• **Set problem A**: In two sentences, summarize the forum post about the GHC compiler backend.

• **Document segment**:
────────────────────────────────────────

If I understand it correctly, the GHC compiler either directly generates machinecode, or it uses C as an intermediate language. I also read somewhere that C is not the most efficient intermediate representation for functional languages, and that one gets better performance when generating native machine code. However, from the discussions in this list, I could conclude that the low level machine code optimizer of GHC is far from state-of-the-art compared to industry standard C/C++ compilers. I was wondering, why doesn't GHC use the GCC (or any other standard compiler) backend intermediate code? The backend of GCC generates highly optimized code no? Or is the intermediate code format of GCC (or other compilers) not suitable for Haskell? Another question regarding the backend: a cool feature of the Microsoft Visual C++ (MVC) compiler is its ability to perform "LTCG" (link-time-code-generation), performing whole program optimization. It something like this possible with Haskell / (or the GCC backend?). Would it be possible to feed all the generated C code of the GHC compiler into the MVC compiler, to generate one big MVC / LTCG generated executable? It would be interesting to see how much the whole program optimization approach (which can do analysis on the program as if it was a single module) would improve performance... Cheers, Peter

Hi
If I understand it correctly, the GHC compiler either directly generates machinecode, or it uses C as an intermediate language.

────────────────────────────────────────

• **Set problem B**: In the records, copy the lines starting with the line that contains "collection date: 1931-07-03" and going on through the line that contains "country: Guatemala".

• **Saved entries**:
────────────────────────────────────────

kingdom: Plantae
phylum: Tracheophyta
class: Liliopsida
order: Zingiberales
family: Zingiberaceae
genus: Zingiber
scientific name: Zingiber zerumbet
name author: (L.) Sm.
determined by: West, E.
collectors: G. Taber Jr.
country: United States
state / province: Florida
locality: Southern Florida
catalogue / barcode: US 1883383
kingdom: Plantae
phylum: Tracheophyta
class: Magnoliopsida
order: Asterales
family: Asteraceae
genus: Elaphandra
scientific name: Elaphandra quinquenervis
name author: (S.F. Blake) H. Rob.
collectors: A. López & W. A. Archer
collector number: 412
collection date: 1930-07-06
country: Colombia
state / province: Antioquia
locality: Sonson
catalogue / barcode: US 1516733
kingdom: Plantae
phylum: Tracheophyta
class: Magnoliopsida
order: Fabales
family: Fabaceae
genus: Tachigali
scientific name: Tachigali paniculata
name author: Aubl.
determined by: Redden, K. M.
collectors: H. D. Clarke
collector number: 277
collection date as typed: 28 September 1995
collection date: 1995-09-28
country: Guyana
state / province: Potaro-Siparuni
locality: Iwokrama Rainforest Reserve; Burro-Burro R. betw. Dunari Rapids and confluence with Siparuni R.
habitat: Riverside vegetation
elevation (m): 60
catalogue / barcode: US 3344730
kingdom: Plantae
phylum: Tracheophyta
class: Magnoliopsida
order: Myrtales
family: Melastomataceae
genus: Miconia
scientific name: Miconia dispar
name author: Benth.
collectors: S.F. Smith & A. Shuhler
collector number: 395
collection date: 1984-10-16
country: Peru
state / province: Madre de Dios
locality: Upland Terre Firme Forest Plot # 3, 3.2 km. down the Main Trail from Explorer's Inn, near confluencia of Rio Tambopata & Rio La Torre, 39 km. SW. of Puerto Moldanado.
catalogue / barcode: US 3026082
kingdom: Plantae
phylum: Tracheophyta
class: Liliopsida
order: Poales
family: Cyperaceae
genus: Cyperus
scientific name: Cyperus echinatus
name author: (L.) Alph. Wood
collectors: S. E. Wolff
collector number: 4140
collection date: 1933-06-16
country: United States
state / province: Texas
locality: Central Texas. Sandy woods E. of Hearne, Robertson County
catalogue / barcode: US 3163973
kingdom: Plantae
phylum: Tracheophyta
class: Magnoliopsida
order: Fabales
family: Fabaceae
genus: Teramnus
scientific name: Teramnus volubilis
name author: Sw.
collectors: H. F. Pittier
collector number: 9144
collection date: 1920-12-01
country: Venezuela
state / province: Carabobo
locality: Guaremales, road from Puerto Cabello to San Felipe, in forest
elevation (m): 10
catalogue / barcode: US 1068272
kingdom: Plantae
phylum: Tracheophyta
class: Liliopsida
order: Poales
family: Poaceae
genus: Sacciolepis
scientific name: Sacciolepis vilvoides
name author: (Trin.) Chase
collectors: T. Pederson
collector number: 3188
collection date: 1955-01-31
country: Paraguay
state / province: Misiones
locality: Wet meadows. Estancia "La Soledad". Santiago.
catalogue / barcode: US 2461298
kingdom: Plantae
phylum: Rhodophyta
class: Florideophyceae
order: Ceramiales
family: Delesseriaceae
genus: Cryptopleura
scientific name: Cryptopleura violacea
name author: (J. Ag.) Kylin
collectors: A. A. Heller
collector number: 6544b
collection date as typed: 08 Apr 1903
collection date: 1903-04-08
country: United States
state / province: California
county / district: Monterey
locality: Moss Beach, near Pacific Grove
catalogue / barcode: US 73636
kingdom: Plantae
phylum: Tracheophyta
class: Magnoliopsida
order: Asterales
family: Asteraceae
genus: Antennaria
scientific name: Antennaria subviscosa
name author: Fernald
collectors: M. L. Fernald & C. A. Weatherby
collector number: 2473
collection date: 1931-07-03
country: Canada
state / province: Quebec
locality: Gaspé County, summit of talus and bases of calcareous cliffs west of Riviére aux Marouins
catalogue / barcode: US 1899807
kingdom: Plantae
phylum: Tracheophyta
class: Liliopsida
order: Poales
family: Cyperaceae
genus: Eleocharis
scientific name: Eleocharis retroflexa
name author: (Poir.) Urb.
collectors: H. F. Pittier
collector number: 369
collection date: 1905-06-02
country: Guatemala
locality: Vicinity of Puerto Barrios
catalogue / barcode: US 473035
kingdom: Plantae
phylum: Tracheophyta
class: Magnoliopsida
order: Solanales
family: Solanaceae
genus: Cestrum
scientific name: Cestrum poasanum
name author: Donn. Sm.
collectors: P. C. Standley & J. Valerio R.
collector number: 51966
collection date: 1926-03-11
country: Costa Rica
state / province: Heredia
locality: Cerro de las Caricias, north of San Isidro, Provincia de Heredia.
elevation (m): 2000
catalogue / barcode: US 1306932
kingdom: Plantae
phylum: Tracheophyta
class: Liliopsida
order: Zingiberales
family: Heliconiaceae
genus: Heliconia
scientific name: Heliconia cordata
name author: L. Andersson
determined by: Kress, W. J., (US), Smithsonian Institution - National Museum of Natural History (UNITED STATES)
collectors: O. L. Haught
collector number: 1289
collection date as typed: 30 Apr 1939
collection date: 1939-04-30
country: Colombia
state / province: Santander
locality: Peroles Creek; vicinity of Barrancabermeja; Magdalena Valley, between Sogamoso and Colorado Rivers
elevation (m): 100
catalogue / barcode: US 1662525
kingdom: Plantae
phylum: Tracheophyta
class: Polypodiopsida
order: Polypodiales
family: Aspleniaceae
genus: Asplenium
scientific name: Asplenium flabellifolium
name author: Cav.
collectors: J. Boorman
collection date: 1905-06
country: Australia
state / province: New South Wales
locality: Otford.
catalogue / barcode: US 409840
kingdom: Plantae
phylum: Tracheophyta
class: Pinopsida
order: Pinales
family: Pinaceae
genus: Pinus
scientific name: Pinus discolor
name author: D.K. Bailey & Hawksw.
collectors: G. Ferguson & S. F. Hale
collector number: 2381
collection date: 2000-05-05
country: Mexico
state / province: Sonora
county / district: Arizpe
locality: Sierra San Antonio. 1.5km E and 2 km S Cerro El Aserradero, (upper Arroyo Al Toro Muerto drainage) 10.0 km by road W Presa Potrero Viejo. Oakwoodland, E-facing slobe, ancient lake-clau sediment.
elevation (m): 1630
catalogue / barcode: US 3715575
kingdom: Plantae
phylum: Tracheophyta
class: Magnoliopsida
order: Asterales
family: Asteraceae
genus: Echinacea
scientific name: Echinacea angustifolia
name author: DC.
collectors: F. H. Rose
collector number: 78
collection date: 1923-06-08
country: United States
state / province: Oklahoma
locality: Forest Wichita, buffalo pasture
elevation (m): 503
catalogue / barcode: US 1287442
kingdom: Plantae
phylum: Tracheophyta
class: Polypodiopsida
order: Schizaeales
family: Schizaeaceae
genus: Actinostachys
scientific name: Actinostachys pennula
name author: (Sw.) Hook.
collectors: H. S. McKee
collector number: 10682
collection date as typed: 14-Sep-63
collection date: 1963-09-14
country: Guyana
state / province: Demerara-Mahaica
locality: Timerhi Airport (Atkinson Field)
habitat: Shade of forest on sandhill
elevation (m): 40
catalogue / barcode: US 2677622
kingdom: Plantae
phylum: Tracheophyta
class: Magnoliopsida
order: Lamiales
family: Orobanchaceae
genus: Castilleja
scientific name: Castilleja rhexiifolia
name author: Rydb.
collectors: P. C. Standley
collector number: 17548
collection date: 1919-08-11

────────────────────────────────────────

• **Task output A**: The poster notes that GHC generates machine code directly or goes through C, and that its low-level optimizer seems to lag behind industry-standard C/C++ compilers. The poster therefore asks why GHC does not use the backend intermediate code of GCC or another standard compiler, and whether whole-program optimization like the link-time code generation of Microsoft Visual C++ could be applied to Haskell, for example by feeding all of GHC's generated C code into that compiler.

• **Task output B**:
collection date: 1931-07-03
country: Canada
state / province: Quebec
locality: Gaspé County, summit of talus and bases of calcareous cliffs west of Riviére aux Marouins
catalogue / barcode: US 1899807
kingdom: Plantae
phylum: Tracheophyta
class: Liliopsida
order: Poales
family: Cyperaceae
genus: Eleocharis
scientific name: Eleocharis retroflexa
name author: (Poir.) Urb.
collectors: H. F. Pittier
collector number: 369
collection date: 1905-06-02
country: Guatemala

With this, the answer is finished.